Data Science - Regression Table: P-Value
The "Statistics of the Coefficients Part" in Regression Table
Now, we want to test if the coefficients from the linear regression function has a significant impact on the dependent variable (Calorie_Burnage).
This means that we want to prove that it exists a relationship between Average_Pulse and Calorie_Burnage, using statistical tests.
There are four components that explains the statistics of the coefficients:
- std err stands for Standard Error
- t is the "t-value" of the coefficients
- P>|t| is called the "P-value"
- [0.025 0.975] represents the confidence interval of the coefficients
We will focus on understanding the "P-value" in this module.
The P-value
The P-value is a statistical number to conclude if there is a relationship between Average_Pulse and Calorie_Burnage.
We test if the true value of the coefficient is equal to zero (no relationship). The statistical test for this is called Hypothesis testing.
- A low P-value (< 0.05) means that the coefficient is likely not to equal zero.
- A high P-value (> 0.05) means that we cannot conclude that the explanatory variable affects the dependent variable (here: if Average_Pulse affects Calorie_Burnage).
- A high P-value is also called an insignificant P-value.
Hypothesis Testing
Hypothesis testing is a statistical procedure to test if your results are valid.
In our example, we are testing if the true coefficient of Average_Pulse and the intercept is equal to zero.
Hypothesis test has two statements. The null hypothesis and the alternative hypothesis.
- The null hypothesis can be shortly written as H0
- The alternative hypothesis can be shortly written as HA
Mathematically written:
H0: Average_Pulse = 0
HA: Average_Pulse ≠ 0
H0: Intercept =
0
HA: Intercept ≠ 0
The sign ≠ means "not equal to"
Hypothesis Testing and P-value
The null hypothesis can either be rejected or not.
If we reject the null hypothesis, we conclude that it exist a relationship between Average_Pulse and Calorie_Burnage. The P-value is used for this conclusion.
A common threshold of the P-value is 0.05.
Note: A P-value of 0.05 means that 5% of the times, we will falsely reject the null hypothesis. It means that we accept that 5% of the times, we might falsely have concluded a relationship.
If the P-value is lower than 0.05, we can reject the null hypothesis and conclude that it exist a relationship between the variables.

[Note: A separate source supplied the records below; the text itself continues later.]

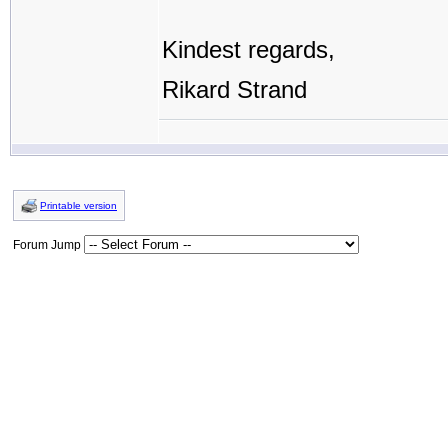
Kindest regards,
Rikard Strand
Printable version
Forum Jump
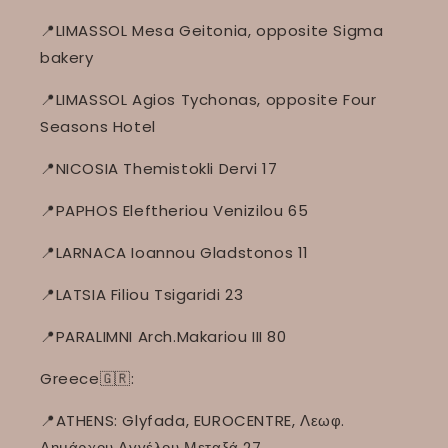
📍LIMASSOL Mesa Geitonia, opposite Sigma
bakery
📍LIMASSOL Agios Tychonas, opposite Four
Seasons Hotel
📍NICOSIA Themistokli Dervi 17
📍PAPHOS Eleftheriou Venizilou 65
📍LARNACA Ioannou Gladstonos 11
📍LATSIA Filiou Tsigaridi 23
📍PARALIMNI Arch.Makariou III 80
Greece🇬🇷:
📍ATHENS: Glyfada, EUROCENTRE, Λεωφ.
Δημάρχου Αγγέλου Μεταξά 27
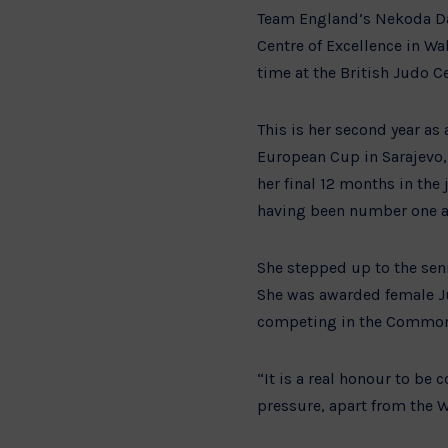
Team England’s Nekoda Dav
Centre of Excellence in Wa
time at the British Judo Ce
This is her second year as 
European Cup in Sarajevo,
her final 12 months in th
having been number one at 
She stepped up to the sen
She was awarded female Jun
competing in the Commo
“It is a real honour to be c
pressure, apart from the W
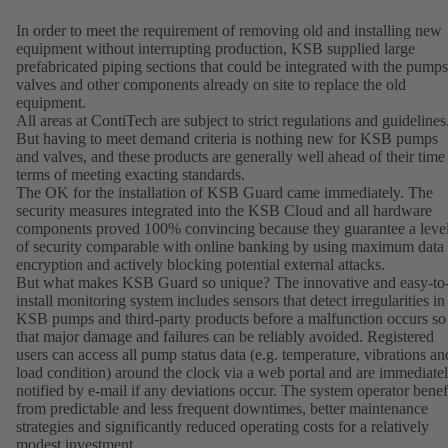
In order to meet the requirement of removing old and installing new
equipment without interrupting production, KSB supplied large
prefabricated piping sections that could be integrated with the pumps
valves and other components already on site to replace the old
equipment.
All areas at ContiTech are subject to strict regulations and guidelines
But having to meet demand criteria is nothing new for KSB pumps
and valves, and these products are generally well ahead of their time
terms of meeting exacting standards.
The OK for the installation of KSB Guard came immediately. The
security measures integrated into the KSB Cloud and all hardware
components proved 100% convincing because they guarantee a leve
of security comparable with online banking by using maximum data
encryption and actively blocking potential external attacks.
But what makes KSB Guard so unique? The innovative and easy-to
install monitoring system includes sensors that detect irregularities in
KSB pumps and third-party products before a malfunction occurs so
that major damage and failures can be reliably avoided. Registered
users can access all pump status data (e.g. temperature, vibrations an
load condition) around the clock via a web portal and are immediate
notified by e-mail if any deviations occur. The system operator benef
from predictable and less frequent downtimes, better maintenance
strategies and significantly reduced operating costs for a relatively
modest investment.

However, the P-value of Average_Pulse is 0.824. So, we cannot conclude a relationship between Average_Pulse and Calorie_Burnage.
It means that there is a 82.4% chance that the true coefficient of Average_Pulse is zero.
The intercept is used to adjust the regression function's ability to predict more precisely. It is therefore uncommon to interpret the P-value of the intercept.